In the Census of Ireland, 1901, the population of Rakeeranbeg (spelt Rathkeeranbeg) was 21, of which 10 were male and 11 were female. Five houses were occupied, with 7, 4, 4, 3 and 3 residents. In terms of religious denomination, 13 were Roman Catholic, 4 were Church of Ireland, 2 were Methodist and 1 was Presbyterian. The four oldest Roman Catholic residents (aged between 40 and 84) indicated that they spoke both English and Irish, but whether this represents survival of native Irish in the area is unknown. In addition, there was a creamery (see Further Notes below).

The Census of Ireland, 1911 reveals that the population of Rakeeranbeg had fallen to 14 since the last census, of which 7 were male and 7 were female. Four houses were occupied, one dwelling house was unoccupied, and the creamery is named as 'Rathkeeranbeg Auxiliary Creamery'. Nine of the residents were recorded as Roman Catholic whilst the remaining five are listed as 'Other Persuasion' (two of these were listed as Church of Ireland in 1901). These individuals of 'Other Persuasion' are remembered by current residents as being 'Dippers' who engaged in baptisms in the local river. Although two of the Roman Catholics who indicated that they spoke Irish in the 1901 census appear again in 1911, no proficiency in Irish is noted for them or any of the other residents of the townland.

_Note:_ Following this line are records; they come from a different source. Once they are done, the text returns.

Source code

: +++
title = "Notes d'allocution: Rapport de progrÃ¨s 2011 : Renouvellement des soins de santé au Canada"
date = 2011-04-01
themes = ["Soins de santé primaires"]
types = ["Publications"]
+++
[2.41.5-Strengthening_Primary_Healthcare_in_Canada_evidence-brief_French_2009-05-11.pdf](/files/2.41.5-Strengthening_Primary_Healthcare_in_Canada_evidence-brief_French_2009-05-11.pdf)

The road to the area was eventually tarred, and later railway service ended. The population of Rakeeranbeg as of 10 June 2010 was 5 persons.

==Flora and fauna==
===Birds===
In the Bird Atlas 2007-11 survey, the following species were recorded in Rakeeranbeg:
- Winter: Whooper swan (fly-over), mallard, cormorant, grey heron, hen harrier, sparrowhawk, buzzard, peregrine falcon, lapwing, snipe, woodcock, feral pigeon, woodpigeon, kingfisher, meadow pipit, grey wagtail, pied wagtail, dipper, wren, dunnock, robin, stonechat, blackbird, fieldfare, song thrush, redwing, mistle thrush, goldcrest, long-tailed tit, coal tit, blue tit, great tit, treecreeper, magpie, jackdaw, rook, hooded crow, raven, starling, common chaffinch, goldfinch, siskin, lesser redpoll, bullfinch, reed bunting
- Summer: Grey heron, sparrowhawk, buzzard, lesser black-backed gull, feral pigeon, woodpigeon, cuckoo, swift, sand martin, swallow, house martin, meadow pipit, grey wagtail, pied wagtail, dipper, wren, robin, stonechat, blackbird, song thrush, mistle thrush, grasshopper warbler, sedge warbler, blackcap, willow warbler, goldcrest, spotted flycatcher, long-tailed tit, coal tit, blue tit, great tit, treecreeper, jay, magpie, jackdaw, rook, hooded crow, starling, house sparrow, chaffinch, greenfinch, goldfinch, lesser redpoll, bullfinch, reed bunting
A number of species historically bred in the area, but are now extinct (or only occur occasionally), including corn crake, barn owl and grey partridge.

==Further notes==
- The British Food Journal (1933) reported a case involving the selling of butter with an illegal excess of water in Derry. This butter was reported as originating in "the Dromore and Rakeeranbeg Creamery". The defendants were found guilty and fined, and it was recommended that they seek recompense from those who supplied the butter.
- On 7 June 2010, the Shannaragh (Aghlisk) River was subject to a significant pollution event which killed thousands of fish. The area affected included the stretch running past Rakeeranbeg.